Any new files being monitored will pick up the configuration change (note: it wont happen mid-point through a file). To have the change applied retrospectively you will need to re-index the Datasource.
As with anything, we have tried to make both discovery systems as fast as possible. Key-Value extraction can perform at a rate of 17-20MB/s per pattern, unfortunately the supported 8 different rules cumulatively slow things down. GrokIt - or regular expression parsing is about 14MB/s per compiled pattern. Again this is too slow; as you will see from above, there are 8 of them.

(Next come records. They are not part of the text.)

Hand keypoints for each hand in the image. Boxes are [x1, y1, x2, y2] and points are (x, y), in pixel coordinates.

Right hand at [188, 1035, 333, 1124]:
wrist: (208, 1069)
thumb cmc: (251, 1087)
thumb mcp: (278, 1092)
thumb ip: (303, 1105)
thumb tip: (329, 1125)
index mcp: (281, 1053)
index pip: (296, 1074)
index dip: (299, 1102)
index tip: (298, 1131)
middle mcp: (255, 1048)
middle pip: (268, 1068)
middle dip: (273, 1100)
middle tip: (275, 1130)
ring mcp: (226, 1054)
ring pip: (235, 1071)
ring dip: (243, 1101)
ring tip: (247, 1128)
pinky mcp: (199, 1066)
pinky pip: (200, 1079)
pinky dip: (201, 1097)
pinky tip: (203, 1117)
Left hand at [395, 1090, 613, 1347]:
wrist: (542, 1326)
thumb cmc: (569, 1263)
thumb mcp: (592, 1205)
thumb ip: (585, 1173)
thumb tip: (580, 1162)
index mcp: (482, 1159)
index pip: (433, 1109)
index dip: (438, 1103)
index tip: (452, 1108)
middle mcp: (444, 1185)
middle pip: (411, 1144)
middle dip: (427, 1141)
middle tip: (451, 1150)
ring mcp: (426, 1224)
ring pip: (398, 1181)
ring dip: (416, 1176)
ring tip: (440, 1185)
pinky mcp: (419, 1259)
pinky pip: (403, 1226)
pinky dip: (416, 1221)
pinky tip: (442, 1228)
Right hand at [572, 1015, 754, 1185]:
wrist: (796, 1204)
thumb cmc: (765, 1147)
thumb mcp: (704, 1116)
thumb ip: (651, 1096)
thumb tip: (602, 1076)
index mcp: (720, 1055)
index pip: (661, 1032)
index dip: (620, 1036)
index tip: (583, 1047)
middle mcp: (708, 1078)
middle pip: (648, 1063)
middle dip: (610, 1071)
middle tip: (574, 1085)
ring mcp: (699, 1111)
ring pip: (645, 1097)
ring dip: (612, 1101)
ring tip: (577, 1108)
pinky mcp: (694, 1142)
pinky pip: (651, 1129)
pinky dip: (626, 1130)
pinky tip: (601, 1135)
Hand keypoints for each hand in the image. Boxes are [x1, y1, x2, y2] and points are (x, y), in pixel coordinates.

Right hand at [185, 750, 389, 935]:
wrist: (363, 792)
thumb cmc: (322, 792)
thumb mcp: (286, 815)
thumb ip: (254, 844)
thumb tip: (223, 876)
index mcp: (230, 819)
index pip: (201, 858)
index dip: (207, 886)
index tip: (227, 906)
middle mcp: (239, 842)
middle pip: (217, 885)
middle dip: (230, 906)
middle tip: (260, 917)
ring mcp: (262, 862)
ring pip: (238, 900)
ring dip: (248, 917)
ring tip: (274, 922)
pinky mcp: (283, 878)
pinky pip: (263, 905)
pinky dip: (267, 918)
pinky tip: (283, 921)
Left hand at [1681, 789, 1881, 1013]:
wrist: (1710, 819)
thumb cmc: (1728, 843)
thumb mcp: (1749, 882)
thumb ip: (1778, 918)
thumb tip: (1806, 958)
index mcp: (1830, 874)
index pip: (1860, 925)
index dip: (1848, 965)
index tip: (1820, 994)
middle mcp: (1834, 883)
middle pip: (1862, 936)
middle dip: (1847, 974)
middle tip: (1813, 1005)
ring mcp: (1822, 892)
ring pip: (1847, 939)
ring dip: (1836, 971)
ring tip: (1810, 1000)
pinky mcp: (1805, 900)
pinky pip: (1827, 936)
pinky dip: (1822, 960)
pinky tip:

IndexTime: The easiest way to remove the performance penalty is to do the work once, and not when the user is waiting. In our case, when either of the discovery systems are enabled, a Field Database is used to store the data in its most efficient form (dictionary oriented maps). This decouples the processing and provides reasonable search performance on attributes that are unlikely to change.
SearchTime: At search time the executor will pull in any discovered fields and make them available for that event. This provides decent performance and better system scalability.
To allow better performance, we have exposed FieldDiscovery flags on the DataSource/Advanced tab. Standard logscape sources have discovery disabled.